[[ EXERCISE DATA open ]]
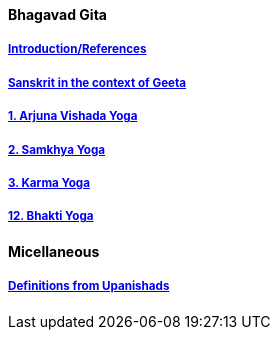 ==== Bhagavad Gita

:linkcss:
:imagesdir: ./images
:stylesdir: stylesheets/
:stylesheet:  colony.css
:data-uri:


===== link:./0-introduction.html[Introduction/References]
===== link:./0-Sanskrit.html[Sanskrit in the context of Geeta]
===== link:./1-chapter-vishada-yoga.html[1. Arjuna Vishada Yoga]
===== link:./2.samkya-yoga.html[2. Samkhya Yoga]
===== link:./3-chapter-karma-yoga.html[3. Karma Yoga]
===== link:./12-bhakti-yoga.html[12. Bhakti Yoga]

==== Micellaneous

===== link:./0-upnishads.html[Definitions from Upanishads]



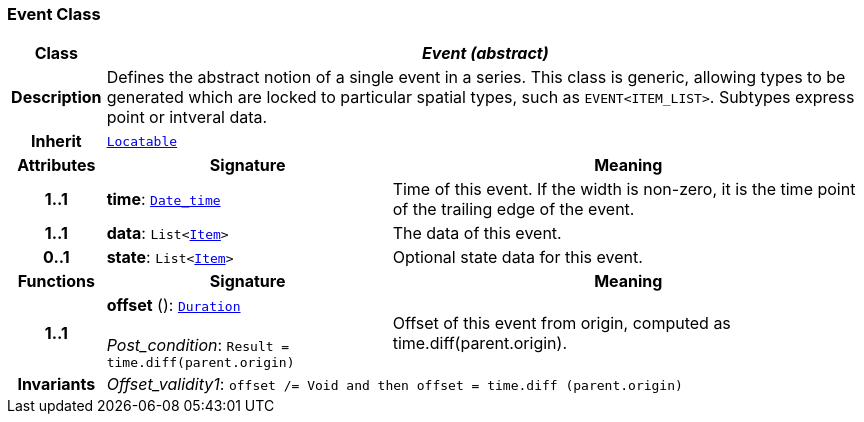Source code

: === Event Class

[cols="^1,3,5"]
|===
h|*Class*
2+^h|*__Event (abstract)__*

h|*Description*
2+a|Defines the abstract notion of a single event in a series. This class is generic, allowing types to be generated which are locked to particular spatial types, such as `EVENT<ITEM_LIST>`. Subtypes express point or intveral data.

h|*Inherit*
2+|`link:/releases/BASE/{base_release}/base_types.html#_locatable_class[Locatable^]`

h|*Attributes*
^h|*Signature*
^h|*Meaning*

h|*1..1*
|*time*: `link:/releases/BASE/{base_release}/foundation_types.html#_date_time_class[Date_time^]`
a|Time of this event. If the width is non-zero, it is the time point of the trailing edge of the event.

h|*1..1*
|*data*: `List<<<_item_class,Item>>>`
a|The data of this event.

h|*0..1*
|*state*: `List<<<_item_class,Item>>>`
a|Optional state data for this event.
h|*Functions*
^h|*Signature*
^h|*Meaning*

h|*1..1*
|*offset* (): `link:/releases/BASE/{base_release}/foundation_types.html#_duration_class[Duration^]` +
 +
__Post_condition__: `Result = time.diff(parent.origin)`
a|Offset of this event from origin, computed as time.diff(parent.origin).

h|*Invariants*
2+a|__Offset_validity1__: `offset /= Void and then offset = time.diff (parent.origin)`
|===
[[ EXERCISE DATA closed ]]
EXERCISE PROMPT ::
Show me every line of the entries above that holds "html".

WRITTEN ANSWER ::
===== link:./0-introduction.html[Introduction/References]
===== link:./0-Sanskrit.html[Sanskrit in the context of Geeta]
===== link:./1-chapter-vishada-yoga.html[1. Arjuna Vishada Yoga]
===== link:./2.samkya-yoga.html[2. Samkhya Yoga]
===== link:./3-chapter-karma-yoga.html[3. Karma Yoga]
===== link:./12-bhakti-yoga.html[12. Bhakti Yoga]
===== link:./0-upnishads.html[Definitions from Upanishads]
2+|`link:/releases/BASE/{base_release}/base_types.html#_locatable_class[Locatable^]`
|*time*: `link:/releases/BASE/{base_release}/foundation_types.html#_date_time_class[Date_time^]`
|*offset* (): `link:/releases/BASE/{base_release}/foundation_types.html#_duration_class[Duration^]` +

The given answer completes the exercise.